(Records from a data source)
*-*-*
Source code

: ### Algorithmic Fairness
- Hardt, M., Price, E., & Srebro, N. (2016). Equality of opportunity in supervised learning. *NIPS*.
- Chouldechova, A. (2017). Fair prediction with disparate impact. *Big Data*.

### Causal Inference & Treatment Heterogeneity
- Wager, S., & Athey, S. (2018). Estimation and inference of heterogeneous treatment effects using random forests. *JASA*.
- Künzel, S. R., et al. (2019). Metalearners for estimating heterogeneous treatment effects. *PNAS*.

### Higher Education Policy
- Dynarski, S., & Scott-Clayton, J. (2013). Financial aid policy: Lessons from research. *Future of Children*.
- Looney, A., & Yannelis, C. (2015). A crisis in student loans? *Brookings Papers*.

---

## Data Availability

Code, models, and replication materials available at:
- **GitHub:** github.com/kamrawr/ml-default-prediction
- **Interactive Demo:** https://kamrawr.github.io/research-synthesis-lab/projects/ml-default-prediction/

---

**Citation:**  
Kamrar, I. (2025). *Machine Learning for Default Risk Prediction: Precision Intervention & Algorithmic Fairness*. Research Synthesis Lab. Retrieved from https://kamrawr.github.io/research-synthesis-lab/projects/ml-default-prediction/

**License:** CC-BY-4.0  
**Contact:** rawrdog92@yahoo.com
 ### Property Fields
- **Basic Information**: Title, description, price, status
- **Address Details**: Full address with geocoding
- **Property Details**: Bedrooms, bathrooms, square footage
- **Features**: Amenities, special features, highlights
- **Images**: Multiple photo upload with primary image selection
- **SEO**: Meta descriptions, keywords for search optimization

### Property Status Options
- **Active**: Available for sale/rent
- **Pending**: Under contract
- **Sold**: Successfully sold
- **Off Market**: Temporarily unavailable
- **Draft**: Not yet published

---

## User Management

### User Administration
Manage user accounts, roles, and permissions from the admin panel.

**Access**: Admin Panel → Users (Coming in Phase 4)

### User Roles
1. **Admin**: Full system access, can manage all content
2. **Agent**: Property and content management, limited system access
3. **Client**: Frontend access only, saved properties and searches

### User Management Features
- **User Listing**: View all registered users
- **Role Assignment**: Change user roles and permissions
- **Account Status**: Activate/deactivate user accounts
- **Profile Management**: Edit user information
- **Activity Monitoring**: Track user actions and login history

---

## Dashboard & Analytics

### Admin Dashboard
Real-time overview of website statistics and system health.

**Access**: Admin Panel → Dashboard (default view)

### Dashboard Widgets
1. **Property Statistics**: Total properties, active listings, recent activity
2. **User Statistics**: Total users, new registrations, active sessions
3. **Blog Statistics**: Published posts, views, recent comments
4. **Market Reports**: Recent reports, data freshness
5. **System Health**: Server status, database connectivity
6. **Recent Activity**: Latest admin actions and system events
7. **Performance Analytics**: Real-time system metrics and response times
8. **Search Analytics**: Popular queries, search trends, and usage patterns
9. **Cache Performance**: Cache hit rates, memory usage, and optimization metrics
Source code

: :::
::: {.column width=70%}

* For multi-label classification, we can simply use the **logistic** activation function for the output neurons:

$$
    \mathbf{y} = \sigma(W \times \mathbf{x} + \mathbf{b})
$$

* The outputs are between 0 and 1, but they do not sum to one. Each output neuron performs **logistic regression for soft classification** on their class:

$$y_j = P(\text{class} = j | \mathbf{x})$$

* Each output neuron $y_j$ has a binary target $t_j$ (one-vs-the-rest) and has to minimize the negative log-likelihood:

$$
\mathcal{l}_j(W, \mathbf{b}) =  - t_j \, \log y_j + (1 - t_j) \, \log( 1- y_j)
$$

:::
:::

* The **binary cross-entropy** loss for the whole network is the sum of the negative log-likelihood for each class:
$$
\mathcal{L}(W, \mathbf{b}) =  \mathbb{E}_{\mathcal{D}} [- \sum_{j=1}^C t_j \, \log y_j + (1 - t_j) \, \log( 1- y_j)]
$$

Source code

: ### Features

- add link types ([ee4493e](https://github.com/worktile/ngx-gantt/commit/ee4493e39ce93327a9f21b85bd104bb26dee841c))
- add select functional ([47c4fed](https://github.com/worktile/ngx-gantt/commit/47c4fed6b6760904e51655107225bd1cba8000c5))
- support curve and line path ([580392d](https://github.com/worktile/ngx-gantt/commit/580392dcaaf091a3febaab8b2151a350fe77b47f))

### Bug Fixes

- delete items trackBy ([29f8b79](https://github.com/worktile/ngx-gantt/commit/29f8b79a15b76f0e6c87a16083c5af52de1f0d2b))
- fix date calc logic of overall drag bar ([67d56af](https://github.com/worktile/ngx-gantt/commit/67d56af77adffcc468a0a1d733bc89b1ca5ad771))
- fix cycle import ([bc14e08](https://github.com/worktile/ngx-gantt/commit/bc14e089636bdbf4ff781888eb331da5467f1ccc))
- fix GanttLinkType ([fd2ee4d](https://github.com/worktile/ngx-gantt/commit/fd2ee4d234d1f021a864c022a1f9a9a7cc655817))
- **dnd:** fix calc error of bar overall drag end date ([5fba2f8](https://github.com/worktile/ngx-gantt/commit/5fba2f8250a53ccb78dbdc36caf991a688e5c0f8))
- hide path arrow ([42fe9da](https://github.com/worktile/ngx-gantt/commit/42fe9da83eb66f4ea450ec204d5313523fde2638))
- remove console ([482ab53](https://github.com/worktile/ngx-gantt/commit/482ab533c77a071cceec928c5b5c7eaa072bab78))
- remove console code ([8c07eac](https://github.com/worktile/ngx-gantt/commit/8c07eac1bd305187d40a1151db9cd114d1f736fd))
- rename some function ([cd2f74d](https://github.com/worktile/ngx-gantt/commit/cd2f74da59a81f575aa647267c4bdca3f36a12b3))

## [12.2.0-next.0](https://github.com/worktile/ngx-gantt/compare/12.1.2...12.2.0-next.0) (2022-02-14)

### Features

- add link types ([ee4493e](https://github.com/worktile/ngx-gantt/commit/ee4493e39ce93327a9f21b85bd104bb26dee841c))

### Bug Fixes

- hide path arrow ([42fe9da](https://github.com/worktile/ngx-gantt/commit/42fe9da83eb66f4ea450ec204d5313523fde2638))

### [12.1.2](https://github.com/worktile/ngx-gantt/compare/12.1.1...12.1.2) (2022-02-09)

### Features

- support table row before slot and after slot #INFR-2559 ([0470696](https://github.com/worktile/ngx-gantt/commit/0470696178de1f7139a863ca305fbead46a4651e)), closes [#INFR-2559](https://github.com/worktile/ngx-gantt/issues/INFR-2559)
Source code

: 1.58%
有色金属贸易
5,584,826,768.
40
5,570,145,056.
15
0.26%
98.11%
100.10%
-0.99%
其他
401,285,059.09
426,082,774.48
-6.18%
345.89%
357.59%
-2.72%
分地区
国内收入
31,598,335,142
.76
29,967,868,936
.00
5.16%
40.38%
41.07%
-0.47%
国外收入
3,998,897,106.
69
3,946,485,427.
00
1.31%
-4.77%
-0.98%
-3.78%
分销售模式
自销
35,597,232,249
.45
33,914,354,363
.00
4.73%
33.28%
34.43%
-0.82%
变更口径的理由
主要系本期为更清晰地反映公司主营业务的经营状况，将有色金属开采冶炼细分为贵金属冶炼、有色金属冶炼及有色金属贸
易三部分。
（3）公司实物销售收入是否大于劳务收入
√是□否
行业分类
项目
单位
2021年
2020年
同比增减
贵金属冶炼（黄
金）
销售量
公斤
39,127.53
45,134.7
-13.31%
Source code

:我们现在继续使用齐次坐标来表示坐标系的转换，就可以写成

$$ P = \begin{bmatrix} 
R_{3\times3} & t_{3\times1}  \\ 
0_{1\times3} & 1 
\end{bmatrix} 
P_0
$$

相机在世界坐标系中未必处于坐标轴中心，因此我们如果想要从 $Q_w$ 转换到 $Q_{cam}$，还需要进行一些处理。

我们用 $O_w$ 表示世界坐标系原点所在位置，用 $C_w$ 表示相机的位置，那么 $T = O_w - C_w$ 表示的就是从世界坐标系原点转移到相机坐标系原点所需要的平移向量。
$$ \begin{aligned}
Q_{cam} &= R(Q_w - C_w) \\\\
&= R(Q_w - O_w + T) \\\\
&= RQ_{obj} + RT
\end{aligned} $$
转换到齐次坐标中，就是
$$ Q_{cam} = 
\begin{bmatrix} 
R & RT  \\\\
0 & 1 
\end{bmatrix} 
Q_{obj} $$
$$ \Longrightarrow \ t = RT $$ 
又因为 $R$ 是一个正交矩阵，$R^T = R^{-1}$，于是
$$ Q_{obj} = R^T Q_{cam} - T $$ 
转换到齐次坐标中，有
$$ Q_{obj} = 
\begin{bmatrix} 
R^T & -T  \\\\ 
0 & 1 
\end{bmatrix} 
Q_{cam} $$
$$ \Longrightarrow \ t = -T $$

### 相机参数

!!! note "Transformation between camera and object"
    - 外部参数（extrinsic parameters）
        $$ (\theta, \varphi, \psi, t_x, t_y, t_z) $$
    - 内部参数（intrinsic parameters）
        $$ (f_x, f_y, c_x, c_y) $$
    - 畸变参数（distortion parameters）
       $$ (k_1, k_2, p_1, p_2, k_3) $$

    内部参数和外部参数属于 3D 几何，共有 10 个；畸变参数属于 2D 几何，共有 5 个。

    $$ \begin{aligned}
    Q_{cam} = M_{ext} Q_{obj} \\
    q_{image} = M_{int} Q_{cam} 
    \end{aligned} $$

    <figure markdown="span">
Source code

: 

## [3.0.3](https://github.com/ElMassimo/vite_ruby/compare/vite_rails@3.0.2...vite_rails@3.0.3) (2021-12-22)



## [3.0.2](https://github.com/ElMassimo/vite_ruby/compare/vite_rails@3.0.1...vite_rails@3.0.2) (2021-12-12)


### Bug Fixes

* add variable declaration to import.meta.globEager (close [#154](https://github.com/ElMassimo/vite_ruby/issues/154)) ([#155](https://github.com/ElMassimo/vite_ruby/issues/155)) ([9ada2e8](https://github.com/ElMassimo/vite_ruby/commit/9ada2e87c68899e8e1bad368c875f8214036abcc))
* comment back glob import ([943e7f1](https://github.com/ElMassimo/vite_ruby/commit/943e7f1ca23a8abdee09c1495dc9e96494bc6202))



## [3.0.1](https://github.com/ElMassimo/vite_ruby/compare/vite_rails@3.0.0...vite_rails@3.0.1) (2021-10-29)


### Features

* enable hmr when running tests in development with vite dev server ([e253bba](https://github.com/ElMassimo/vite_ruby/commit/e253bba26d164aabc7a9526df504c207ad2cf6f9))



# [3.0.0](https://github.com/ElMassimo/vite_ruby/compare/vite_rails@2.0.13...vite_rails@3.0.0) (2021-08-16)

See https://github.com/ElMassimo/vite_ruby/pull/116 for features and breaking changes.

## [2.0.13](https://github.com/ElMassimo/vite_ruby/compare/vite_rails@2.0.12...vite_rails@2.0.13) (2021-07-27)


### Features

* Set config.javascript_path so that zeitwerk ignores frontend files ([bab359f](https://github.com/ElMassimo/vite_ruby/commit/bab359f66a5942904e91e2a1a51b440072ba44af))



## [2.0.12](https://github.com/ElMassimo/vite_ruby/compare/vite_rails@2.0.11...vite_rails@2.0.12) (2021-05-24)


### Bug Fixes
*-*-*
#### [ASSIGNED TASK]
If a line in the entries above holds the word "mathbf", count it; then report the total alone.

#### [RESPONSE BELOW]
4